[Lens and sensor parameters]
Segment Open
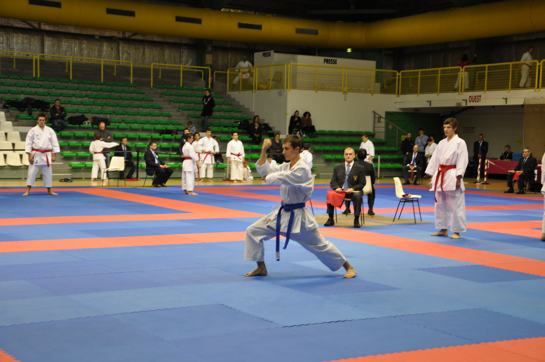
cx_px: 272
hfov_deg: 33.4
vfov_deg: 22.6
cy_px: 181
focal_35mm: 60
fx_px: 907
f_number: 4.5
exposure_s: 1/30
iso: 400
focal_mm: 40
Segment Closed
#### What is needed
Return each line of the data, keeping its wording exact and omitting pictures.

#### Result of the task
cx_px: 272
hfov_deg: 33.4
vfov_deg: 22.6
cy_px: 181
focal_35mm: 60
fx_px: 907
f_number: 4.5
exposure_s: 1/30
iso: 400
focal_mm: 40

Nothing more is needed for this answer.